The history of these tomatoes is rich in history:
The story goes that the first seed of the San Marzano tomato came to Campania in 1770, as a gift from the Kingdom of Peru to the Kingdom of Naples, and that it was planted in the area that corresponds to the present commune of San Marzano. They come from a small town of the same name near Naples, Italy, and were first grown in volcanic soil in the shadow of Mount Vesuvius. Compared to the Roma Tomatoes with which most people are familiar, Marzano tomatoes are thinner and pointier in shape. The flesh is much thicker with fewer seeds, and the taste is much stronger, more sweet and less acidic. Many people describe the taste as bittersweet, like high-quality chocolate. Because of their high quality and origins near Naples, San Marzano tomatoes have been designated as the only tomatoes that can be used for Vera Pizza Napoletana (True Neapolitan Pizza).
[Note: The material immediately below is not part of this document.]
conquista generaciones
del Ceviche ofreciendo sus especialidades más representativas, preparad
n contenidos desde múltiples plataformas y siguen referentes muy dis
At the Oak Brook Costco, we ran into this HUGE can of NINA San Marzanos (That's them in the photo above). $2.89 for the really big can. And....the "pros" say that they are legit, according to this post on pizzamaking.com. The one complaint they have is the water-content; which doesn't bother me. I recently made pizza on our grill and hand-drained the tomatoes from the can - squishing them to remove some seeds/moisture. The real revelation for me came from the infrared burner on the back of the grill. Up to this point, it was useless - in fact I've never turned it on. But...with pizza on the grill, the burner creates a lot of top-heat, browning up the cheese/toppings.
The Nina tomatoes were a great compliment to our home-grown basil for our margharita pies.